> _Your goal_: Indicate how many lines in the listing below contain the word "TABLE". No other output is permitted.

> _Source data_:
'''
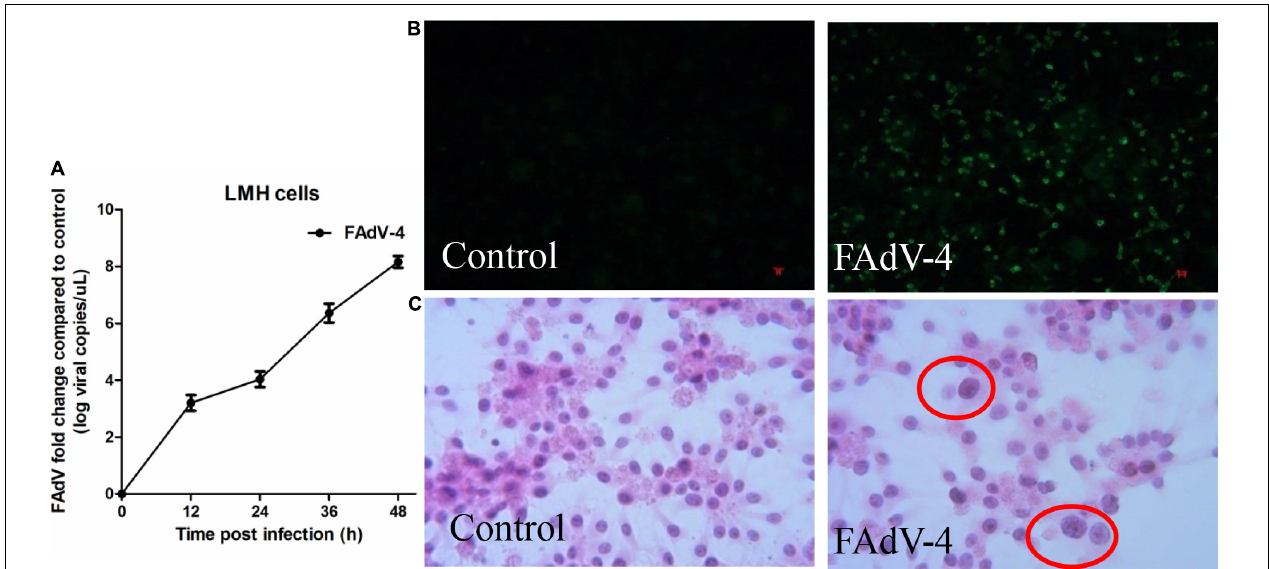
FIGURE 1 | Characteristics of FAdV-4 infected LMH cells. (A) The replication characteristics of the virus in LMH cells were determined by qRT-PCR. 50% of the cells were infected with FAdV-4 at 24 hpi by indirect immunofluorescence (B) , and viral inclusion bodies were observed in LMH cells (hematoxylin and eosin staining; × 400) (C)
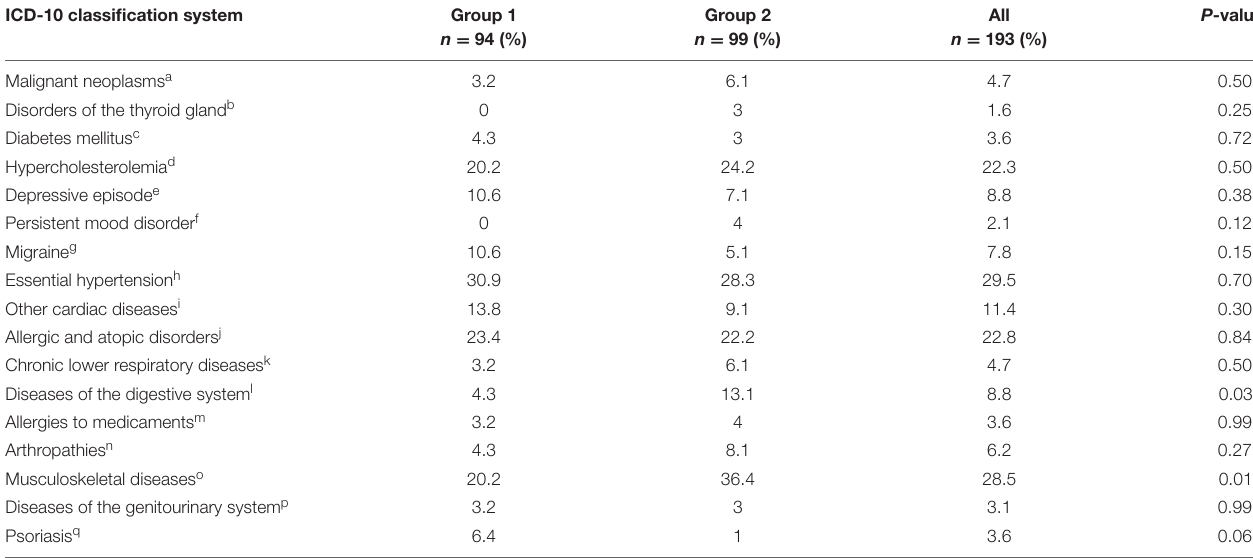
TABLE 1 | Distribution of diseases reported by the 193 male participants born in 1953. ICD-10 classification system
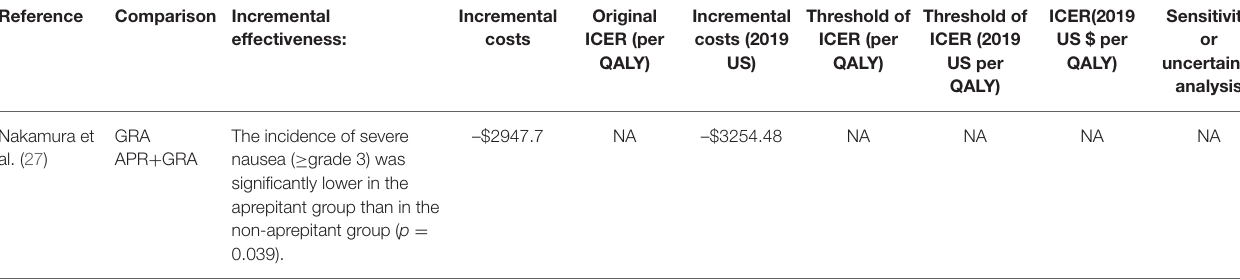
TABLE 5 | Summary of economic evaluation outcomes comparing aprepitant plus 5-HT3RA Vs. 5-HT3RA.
'''
> _Result of this exercise_: 2